── DATA TO USE ──

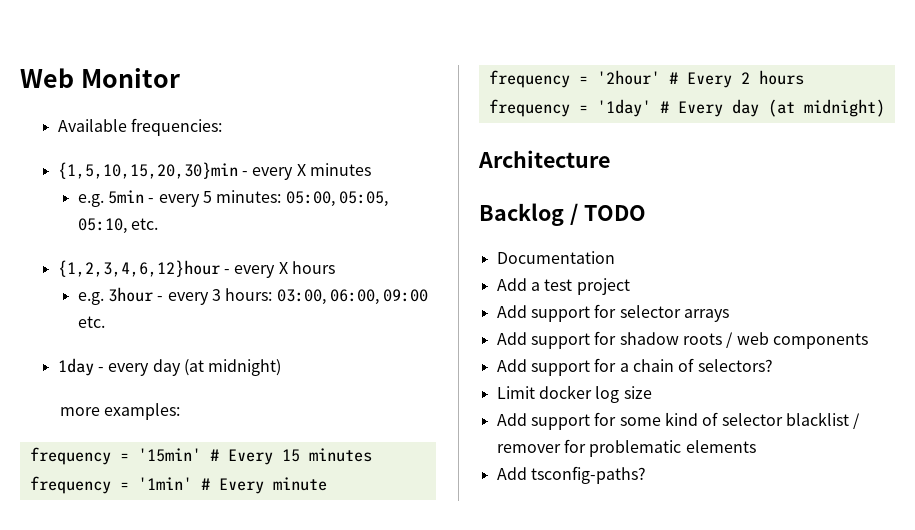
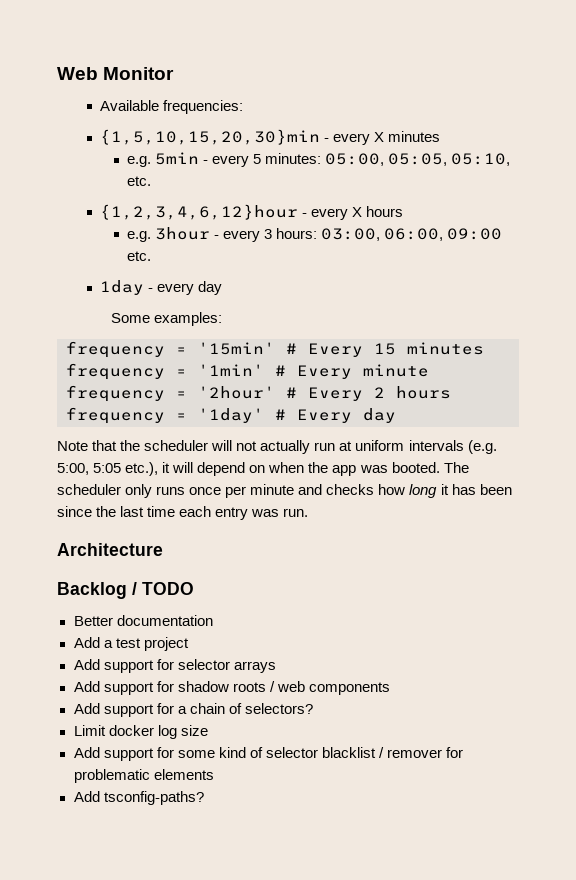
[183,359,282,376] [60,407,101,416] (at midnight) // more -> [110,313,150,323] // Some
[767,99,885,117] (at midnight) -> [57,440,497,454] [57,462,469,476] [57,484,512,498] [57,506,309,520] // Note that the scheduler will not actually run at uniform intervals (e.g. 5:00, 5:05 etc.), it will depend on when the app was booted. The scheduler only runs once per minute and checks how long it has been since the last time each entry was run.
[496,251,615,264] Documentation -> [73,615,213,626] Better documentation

───
── DATA TO USE ──

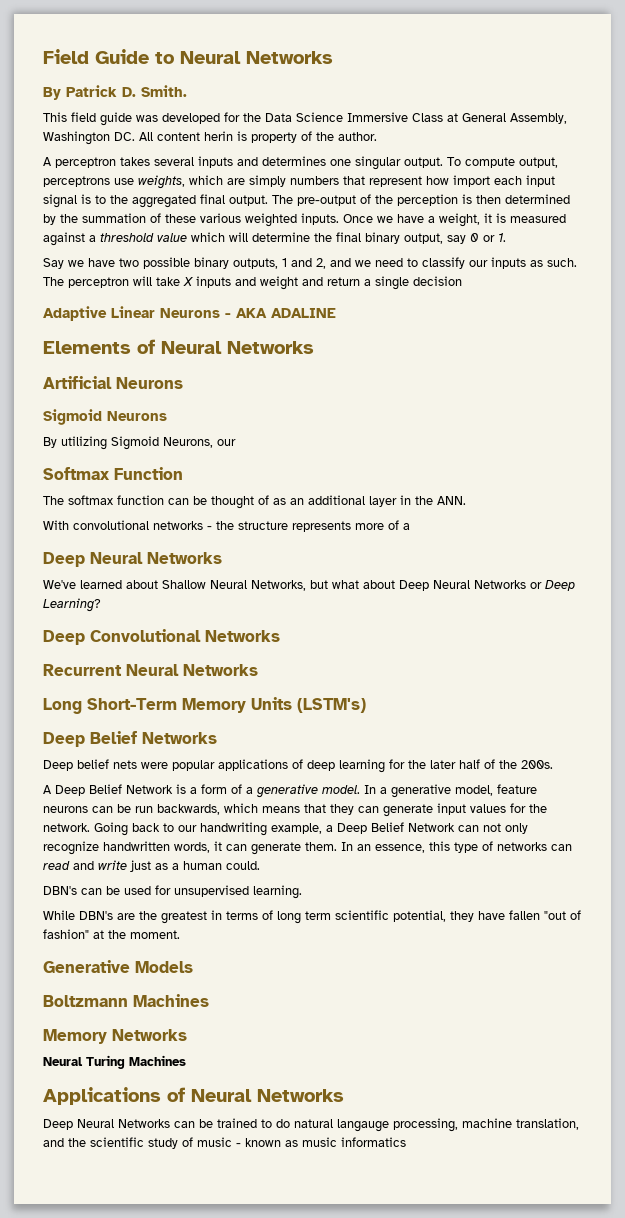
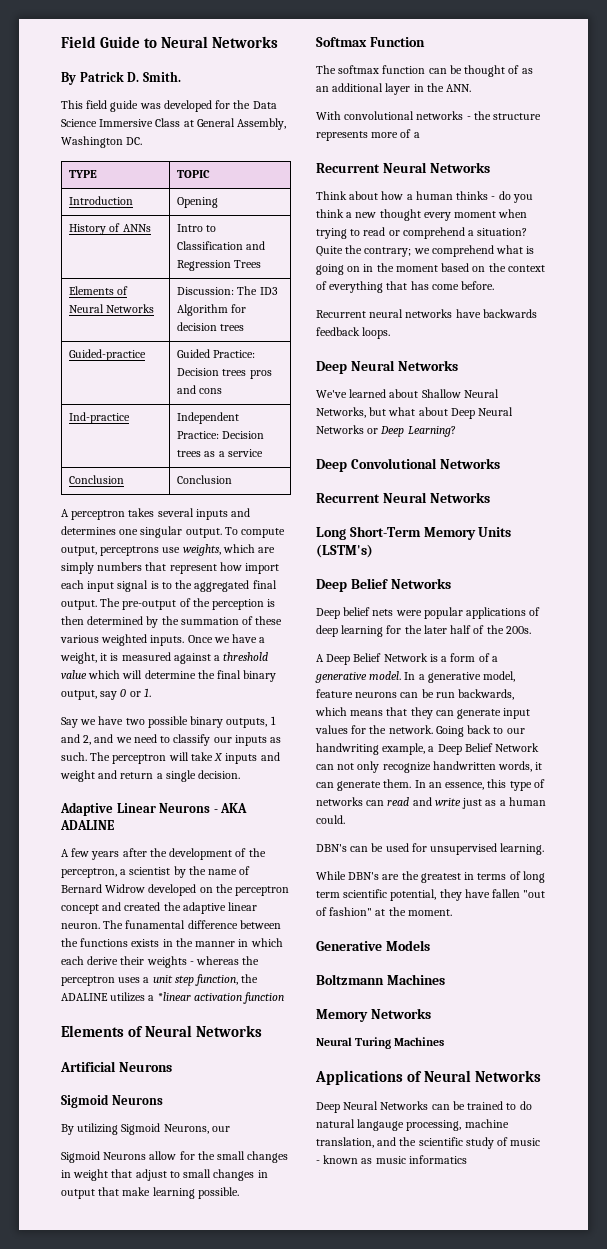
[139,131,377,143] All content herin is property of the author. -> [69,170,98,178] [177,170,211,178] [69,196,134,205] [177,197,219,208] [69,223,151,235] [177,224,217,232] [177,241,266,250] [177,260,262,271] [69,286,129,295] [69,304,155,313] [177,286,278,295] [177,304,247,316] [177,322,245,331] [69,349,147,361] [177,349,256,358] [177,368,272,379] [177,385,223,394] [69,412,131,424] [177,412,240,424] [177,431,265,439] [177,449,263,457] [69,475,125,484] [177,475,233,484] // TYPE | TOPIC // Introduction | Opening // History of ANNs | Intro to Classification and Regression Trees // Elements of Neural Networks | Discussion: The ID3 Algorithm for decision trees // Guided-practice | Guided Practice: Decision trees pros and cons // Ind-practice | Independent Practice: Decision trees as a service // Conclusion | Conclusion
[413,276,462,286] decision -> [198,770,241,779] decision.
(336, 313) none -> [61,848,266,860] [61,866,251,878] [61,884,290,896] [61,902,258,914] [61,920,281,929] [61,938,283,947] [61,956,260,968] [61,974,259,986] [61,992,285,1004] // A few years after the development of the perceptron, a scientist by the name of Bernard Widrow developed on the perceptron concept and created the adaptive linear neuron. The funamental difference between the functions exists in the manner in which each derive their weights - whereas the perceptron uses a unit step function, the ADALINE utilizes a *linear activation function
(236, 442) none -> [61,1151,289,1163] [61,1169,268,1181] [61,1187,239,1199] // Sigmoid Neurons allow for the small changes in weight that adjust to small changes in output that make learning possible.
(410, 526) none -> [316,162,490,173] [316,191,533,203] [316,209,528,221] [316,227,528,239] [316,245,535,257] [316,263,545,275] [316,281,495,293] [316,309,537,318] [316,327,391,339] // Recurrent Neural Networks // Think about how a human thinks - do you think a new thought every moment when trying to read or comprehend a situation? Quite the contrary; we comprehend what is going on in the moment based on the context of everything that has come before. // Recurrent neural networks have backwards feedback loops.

───

**EXERCISE DIRECTIONS**
Check each line of the entries above for the word "midnight". List the ones that have it.

**ANSWER BOX**
[183,359,282,376] [60,407,101,416] (at midnight) // more -> [110,313,150,323] // Some
[767,99,885,117] (at midnight) -> [57,440,497,454] [57,462,469,476] [57,484,512,498] [57,506,309,520] // Note that the scheduler will not actually run at uniform intervals (e.g. 5:00, 5:05 etc.), it will depend on when the app was booted. The scheduler only runs once per minute and checks how long it has been since the last time each entry was run.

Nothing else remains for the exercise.